Describe the crossing of the VSCT.

the tract first crosses in the spinal cord and then crosses a second time in the superior cerebellar peduncle and terminates in the cerebellum. Contrary to what Siegal says, we teach that the VSCT receives no peripheral input, but “samples and relays information” regarding the state of spinal cord interneurons. The important thing is that it is double crossed—and really cannot be assessed clinically.

32

Describe the VSCT - what does it sample and represent?

The ventral spinocerebellar tract
samples “interneuronal activity in the intermediate spinal gray. It represents the only afferent pathway in the mainly efferent superior cerebellar peduncle.

33

How do muscle afferents from below reach Clark's nucleus

Where does lateral cuneate pick up the slack?
How does muscle info from upper body reach lateral cuneate

How does DSCT relay muscle and golgi tendon organ info to cerebellum?

VSCT relays what kind of info? Describe its crossing.

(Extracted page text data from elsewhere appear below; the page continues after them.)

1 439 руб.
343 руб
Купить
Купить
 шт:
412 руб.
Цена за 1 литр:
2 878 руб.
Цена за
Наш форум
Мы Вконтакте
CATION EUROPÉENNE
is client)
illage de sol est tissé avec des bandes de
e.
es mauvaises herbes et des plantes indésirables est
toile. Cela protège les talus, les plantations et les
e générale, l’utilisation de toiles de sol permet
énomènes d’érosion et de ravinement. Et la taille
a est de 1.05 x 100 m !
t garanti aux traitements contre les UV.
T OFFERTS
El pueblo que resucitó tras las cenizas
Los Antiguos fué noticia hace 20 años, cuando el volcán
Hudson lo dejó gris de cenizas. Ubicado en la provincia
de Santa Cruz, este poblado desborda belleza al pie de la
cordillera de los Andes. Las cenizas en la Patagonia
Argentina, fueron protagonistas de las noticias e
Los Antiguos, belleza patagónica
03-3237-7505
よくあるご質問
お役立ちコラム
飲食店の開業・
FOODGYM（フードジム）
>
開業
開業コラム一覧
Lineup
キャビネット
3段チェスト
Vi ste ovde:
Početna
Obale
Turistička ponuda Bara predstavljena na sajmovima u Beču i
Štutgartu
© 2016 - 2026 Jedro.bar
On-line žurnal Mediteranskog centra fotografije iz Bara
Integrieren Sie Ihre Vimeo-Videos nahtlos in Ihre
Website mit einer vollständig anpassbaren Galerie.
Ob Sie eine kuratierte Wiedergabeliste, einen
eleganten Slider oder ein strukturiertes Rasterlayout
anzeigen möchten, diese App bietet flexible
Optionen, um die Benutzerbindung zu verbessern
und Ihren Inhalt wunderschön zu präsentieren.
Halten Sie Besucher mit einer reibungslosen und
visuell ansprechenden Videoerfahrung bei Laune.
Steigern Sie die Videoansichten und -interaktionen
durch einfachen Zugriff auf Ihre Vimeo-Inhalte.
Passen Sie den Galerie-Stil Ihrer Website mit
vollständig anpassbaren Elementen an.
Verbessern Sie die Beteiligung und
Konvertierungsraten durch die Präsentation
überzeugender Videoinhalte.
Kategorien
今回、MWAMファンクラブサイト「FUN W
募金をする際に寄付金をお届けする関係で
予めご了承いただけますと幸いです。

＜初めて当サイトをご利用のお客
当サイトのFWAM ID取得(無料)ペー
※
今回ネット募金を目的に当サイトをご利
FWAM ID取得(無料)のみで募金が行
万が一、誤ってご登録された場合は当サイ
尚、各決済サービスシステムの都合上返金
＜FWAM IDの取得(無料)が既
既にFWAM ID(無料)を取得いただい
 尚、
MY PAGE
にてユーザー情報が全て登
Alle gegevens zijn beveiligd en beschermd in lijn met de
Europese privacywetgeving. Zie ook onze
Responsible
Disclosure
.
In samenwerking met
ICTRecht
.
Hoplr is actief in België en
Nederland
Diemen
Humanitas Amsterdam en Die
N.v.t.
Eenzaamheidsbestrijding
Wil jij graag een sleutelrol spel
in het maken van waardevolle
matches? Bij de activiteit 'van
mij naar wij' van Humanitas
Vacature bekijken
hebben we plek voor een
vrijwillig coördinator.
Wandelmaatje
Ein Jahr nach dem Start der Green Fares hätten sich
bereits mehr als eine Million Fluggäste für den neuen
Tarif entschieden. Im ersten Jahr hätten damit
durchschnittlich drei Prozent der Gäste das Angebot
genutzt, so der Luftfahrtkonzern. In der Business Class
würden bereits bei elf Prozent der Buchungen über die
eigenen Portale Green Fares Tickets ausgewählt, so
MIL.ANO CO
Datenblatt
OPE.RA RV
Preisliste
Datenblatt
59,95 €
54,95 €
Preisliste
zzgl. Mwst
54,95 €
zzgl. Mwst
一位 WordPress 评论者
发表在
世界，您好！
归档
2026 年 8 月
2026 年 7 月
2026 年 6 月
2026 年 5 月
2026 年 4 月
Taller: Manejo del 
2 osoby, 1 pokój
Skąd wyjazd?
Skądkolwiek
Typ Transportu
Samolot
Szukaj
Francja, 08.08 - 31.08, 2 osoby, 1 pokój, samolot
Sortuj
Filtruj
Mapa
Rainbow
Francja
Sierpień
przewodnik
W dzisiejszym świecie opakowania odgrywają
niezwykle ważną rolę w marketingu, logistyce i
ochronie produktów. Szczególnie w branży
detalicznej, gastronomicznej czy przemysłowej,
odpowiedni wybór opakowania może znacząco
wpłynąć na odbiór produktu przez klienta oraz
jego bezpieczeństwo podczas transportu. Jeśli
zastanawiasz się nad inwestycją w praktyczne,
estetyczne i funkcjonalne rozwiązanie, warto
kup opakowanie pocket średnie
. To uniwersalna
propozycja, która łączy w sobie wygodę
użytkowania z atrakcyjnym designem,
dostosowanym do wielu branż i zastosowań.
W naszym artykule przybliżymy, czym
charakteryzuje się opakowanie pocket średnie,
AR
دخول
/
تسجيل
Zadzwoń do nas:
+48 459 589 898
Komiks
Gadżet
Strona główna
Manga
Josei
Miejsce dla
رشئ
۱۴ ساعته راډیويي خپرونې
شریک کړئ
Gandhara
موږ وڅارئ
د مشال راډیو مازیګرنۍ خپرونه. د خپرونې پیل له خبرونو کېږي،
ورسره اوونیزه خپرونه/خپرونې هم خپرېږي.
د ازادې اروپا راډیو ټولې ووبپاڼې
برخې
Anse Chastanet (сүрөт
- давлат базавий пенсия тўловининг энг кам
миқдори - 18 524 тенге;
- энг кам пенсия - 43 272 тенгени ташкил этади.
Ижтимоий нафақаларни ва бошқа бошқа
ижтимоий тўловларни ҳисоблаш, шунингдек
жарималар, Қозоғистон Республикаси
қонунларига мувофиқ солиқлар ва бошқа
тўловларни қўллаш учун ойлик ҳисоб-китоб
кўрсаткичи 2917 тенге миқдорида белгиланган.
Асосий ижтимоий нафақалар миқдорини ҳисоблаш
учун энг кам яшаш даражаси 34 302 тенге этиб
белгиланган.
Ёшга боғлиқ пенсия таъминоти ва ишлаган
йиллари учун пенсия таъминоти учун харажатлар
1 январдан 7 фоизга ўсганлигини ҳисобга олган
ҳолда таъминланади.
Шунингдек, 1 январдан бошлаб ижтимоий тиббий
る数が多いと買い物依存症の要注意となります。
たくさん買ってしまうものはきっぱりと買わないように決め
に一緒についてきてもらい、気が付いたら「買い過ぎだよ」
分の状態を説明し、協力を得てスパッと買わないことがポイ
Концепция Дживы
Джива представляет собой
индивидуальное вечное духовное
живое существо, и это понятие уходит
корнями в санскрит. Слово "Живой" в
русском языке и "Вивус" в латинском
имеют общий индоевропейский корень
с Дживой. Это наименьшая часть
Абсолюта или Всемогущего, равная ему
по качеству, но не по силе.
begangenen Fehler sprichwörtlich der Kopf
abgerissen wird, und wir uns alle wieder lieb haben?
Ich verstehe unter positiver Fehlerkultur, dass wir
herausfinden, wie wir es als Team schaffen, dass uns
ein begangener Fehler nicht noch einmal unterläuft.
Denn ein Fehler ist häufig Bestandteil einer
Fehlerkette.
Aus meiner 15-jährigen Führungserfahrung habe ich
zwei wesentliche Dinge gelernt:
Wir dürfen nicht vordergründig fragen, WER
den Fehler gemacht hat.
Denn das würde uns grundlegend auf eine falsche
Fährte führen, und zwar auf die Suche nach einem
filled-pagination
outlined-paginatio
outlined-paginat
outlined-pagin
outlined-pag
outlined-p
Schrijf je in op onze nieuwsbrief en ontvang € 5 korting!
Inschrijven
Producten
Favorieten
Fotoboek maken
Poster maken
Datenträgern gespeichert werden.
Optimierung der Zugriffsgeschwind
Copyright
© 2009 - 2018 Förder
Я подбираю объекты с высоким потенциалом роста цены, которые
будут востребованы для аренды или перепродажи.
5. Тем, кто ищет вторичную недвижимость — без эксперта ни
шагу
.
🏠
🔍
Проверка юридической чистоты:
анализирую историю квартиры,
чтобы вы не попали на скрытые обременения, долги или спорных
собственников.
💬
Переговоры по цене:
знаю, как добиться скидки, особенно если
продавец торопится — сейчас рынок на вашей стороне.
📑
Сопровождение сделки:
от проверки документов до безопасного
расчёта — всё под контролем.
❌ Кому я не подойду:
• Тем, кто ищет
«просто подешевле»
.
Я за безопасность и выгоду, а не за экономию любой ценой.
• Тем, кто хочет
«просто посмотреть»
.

Clark’s nucleus only exists from C8—L2.
Muscle afferents from below L3 use f. gracilis to reach Clark’s N.
The lateral cuneate nucleus picks up the slack in the medulla. Muscle info from upper body reaches the Lateral cuneate n. via f. cuneatus.
Dorsal spinocerebellar tract relays muscle spindle and golgi tendon organ info to cerebellum via inf cerebellar ped..
Ventral spinocerebellar tract relays spinal motor “interneuronal” info via superior cerebellar peducle. It is double crossed.

34

Describe Friedrich's ataxia.

Friedreich's ataxia: sclerosis of the posterior and lateral columns of the spinal cord; characterized by muscular weakness and abnormal gait; occurs in children. 


An autosomal recessive disease, usually of childhood onset, characterized pathologically by degeneration of the spinocerebellar tracts, posterior columns, and to a lesser extent the corticospinal tracts.

Clinical manifestations include GAIT ATAXIA, pes cavus, speech impairment, lateral curvature of spine, rhythmic head tremor, kyphoscoliosis, congestive heart failure (secondary to a cardiomyopathy), and lower extremity weakness. Most forms of this condition are associated with a mutation in a gene on chromosome 9, at band q13, which codes for the mitochondrial protein frataxin.